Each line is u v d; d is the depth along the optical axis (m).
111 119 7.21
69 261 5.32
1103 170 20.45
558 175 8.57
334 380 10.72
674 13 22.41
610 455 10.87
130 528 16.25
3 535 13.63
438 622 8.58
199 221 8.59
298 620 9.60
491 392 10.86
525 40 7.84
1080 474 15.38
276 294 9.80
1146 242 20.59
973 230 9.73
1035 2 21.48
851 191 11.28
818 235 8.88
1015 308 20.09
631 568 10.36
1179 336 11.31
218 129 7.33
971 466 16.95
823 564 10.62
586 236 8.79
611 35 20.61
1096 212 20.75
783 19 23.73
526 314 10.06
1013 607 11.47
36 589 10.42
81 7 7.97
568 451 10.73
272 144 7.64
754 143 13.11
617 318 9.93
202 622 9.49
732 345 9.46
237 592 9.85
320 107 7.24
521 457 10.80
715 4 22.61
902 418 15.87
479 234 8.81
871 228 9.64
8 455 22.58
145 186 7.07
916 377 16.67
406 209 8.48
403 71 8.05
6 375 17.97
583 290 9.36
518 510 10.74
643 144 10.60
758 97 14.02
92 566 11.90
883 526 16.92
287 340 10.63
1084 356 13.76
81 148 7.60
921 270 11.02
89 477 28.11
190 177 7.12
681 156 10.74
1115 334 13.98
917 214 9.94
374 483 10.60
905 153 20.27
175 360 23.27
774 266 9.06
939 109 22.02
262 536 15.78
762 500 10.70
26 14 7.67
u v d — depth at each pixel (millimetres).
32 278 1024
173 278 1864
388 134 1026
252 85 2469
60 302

*TASK OBJECTIVE*
Everything from the line with "479 234 8.81" through the last line of the entries is to be written out again, unchanged; nothing else belongs in the answer.

*OUTPUT FOR THIS TASK*
479 234 8.81
871 228 9.64
8 455 22.58
145 186 7.07
916 377 16.67
406 209 8.48
403 71 8.05
6 375 17.97
583 290 9.36
518 510 10.74
643 144 10.60
758 97 14.02
92 566 11.90
883 526 16.92
287 340 10.63
1084 356 13.76
81 148 7.60
921 270 11.02
89 477 28.11
190 177 7.12
681 156 10.74
1115 334 13.98
917 214 9.94
374 483 10.60
905 153 20.27
175 360 23.27
774 266 9.06
939 109 22.02
262 536 15.78
762 500 10.70
26 14 7.67
u v d — depth at each pixel (millimetres).
32 278 1024
173 278 1864
388 134 1026
252 85 2469
60 302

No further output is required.